EXERCISE DETAILS: Tally the lines in the records below that contain the string "left", counting a match only when its letter case is identical. Reply with the number alone.

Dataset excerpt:
────────────────

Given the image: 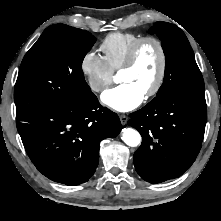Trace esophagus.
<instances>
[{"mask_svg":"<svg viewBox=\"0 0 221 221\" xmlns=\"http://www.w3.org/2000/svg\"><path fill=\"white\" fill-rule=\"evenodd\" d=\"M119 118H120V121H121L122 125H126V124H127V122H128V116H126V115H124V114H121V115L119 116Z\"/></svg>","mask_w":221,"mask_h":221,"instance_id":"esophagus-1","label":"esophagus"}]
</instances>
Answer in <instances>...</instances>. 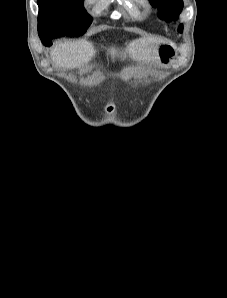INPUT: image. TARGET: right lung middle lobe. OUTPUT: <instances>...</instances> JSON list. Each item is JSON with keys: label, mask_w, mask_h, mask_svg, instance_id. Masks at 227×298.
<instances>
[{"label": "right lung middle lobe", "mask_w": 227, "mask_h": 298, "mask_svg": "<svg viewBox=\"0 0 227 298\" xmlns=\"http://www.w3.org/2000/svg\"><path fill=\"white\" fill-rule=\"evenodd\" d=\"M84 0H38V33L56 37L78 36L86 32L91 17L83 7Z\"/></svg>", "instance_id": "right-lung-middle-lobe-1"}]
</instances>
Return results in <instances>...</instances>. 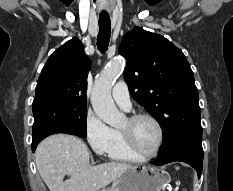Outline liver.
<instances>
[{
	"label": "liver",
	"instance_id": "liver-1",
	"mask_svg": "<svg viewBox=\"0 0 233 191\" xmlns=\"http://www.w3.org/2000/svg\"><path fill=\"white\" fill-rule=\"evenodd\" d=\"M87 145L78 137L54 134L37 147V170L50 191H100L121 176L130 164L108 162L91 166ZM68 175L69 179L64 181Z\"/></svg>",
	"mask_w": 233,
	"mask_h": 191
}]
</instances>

────────────────

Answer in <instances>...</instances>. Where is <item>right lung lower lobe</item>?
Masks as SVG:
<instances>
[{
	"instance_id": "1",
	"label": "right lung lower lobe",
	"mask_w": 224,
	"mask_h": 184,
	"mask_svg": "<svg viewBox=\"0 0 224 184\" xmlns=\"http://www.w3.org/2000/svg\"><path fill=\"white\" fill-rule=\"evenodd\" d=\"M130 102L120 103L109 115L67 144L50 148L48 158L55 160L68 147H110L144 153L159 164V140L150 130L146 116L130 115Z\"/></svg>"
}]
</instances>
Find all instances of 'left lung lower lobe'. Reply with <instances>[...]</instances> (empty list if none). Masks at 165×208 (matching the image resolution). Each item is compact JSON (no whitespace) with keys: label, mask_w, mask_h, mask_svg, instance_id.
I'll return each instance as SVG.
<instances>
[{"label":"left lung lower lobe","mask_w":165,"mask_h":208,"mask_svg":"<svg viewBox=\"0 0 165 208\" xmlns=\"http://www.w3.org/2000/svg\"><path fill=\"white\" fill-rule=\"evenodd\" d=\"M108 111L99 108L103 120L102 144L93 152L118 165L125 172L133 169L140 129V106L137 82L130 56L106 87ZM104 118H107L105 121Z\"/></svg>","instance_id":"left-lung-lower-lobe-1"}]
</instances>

────────────────

RESPONSE TO THE TASK: 2